The group is running five sports this year – curling, bowling, golf, bocce and softball. The curling season ended in March and will start up again in the winter, while bowling runs until the end of May.

Currently, the Red Wolves have 35 registered athletes. Brauer said she’s actively looking for more that are keen on trying some outdoor sports this summer.

Golf has been a Red Wolves staple since 2012, while bocce and softball are newer additions.

“Our outdoor sports are always a ton of fun, and it gives our athletes an opportunity to be active and get outdoors and get some fresh air. Golf has been pretty popular since we launched 10 years ago, and bocce was really great last year. I’ve been telling people, if you like bowling, then you’ll love bocce,” Brauer said.

While most of the sports can operate with minimal participants, softball requires at least 10 players per game.

Most sports are free for registered athletes to play – only bowling carries any sort of fee. Equipment and uniform are typically provided by Special Olympics.

After watching her son, Trevor, thrive while participating in Red Wolves programming over the years, Brauer said she highly recommends anyone in Haliburton County with intellectual or physical disabilities to give it a go.

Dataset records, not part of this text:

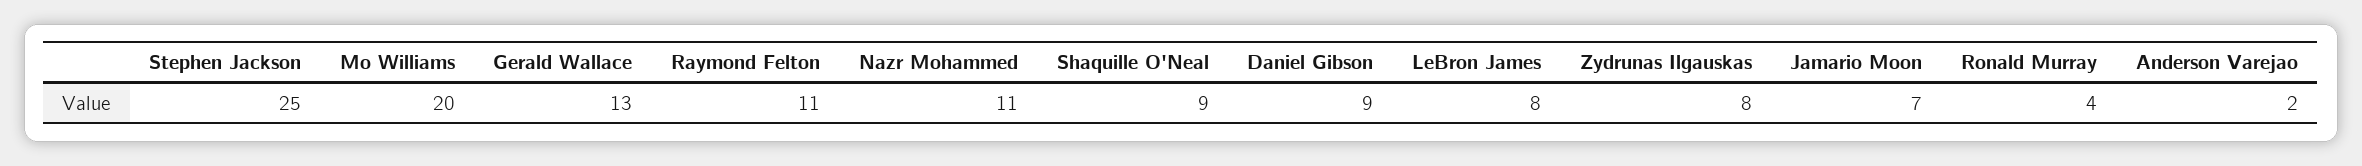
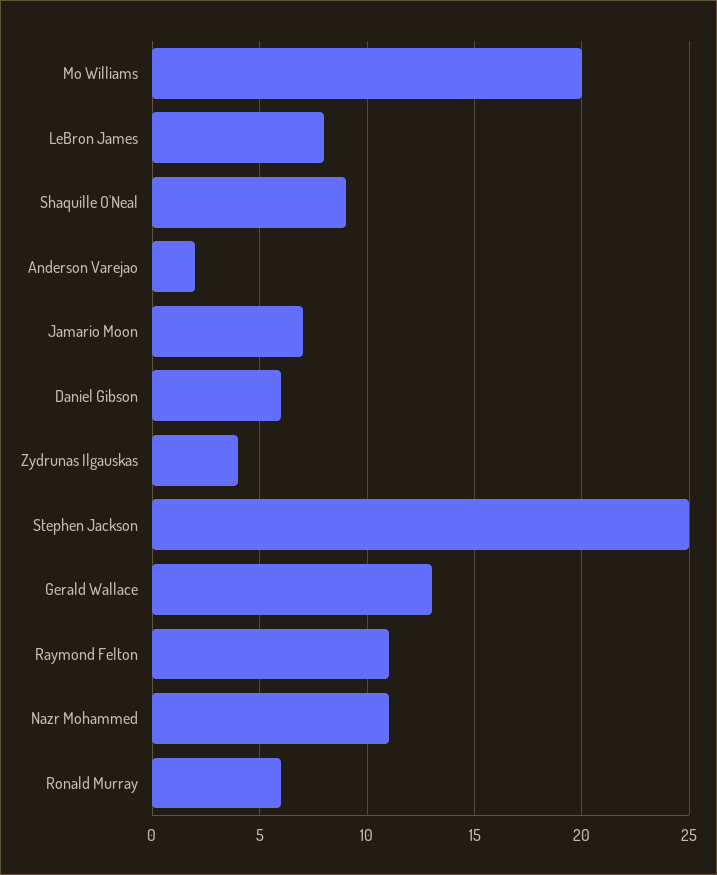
Daniel Gibson: 9 -> 6
Zydrunas Ilgauskas: 8 -> 4
Ronald Murray: 4 -> 6

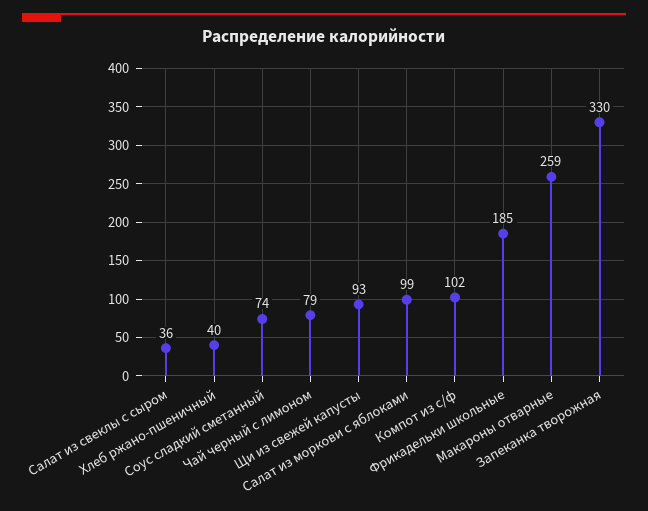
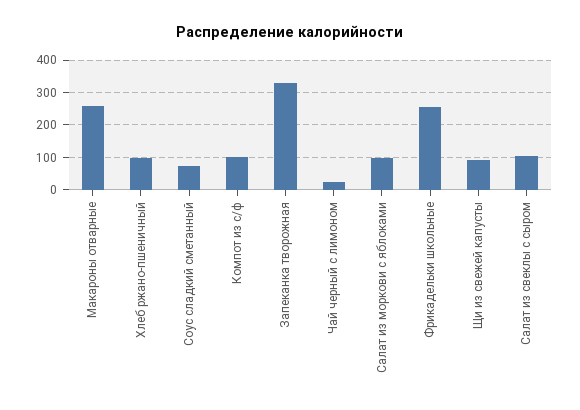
Салат из свеклы с сыром: 36 -> 100
Хлеб ржано-пшеничный: 40 -> 100
Чай черный с лимоном: 79 -> 20
Фрикадельки школьные: 185 -> 260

“It’s just a great atmosphere. Our athletes develop real bonds, real relationships… It’s quite the sight seeing them all get together and having fun,” Brauer said. “The more athletes we have, the more we’re able to do and the more fun everyone has… The isolation we’ve all been through the past couple of years hasn’t been nice for anyone, but especially not for our athletes. They’re just delighted to be around their friends again… Hopefully, this year, our pack can grow and more people can learn about the amazing things Special Olympics has to offer.”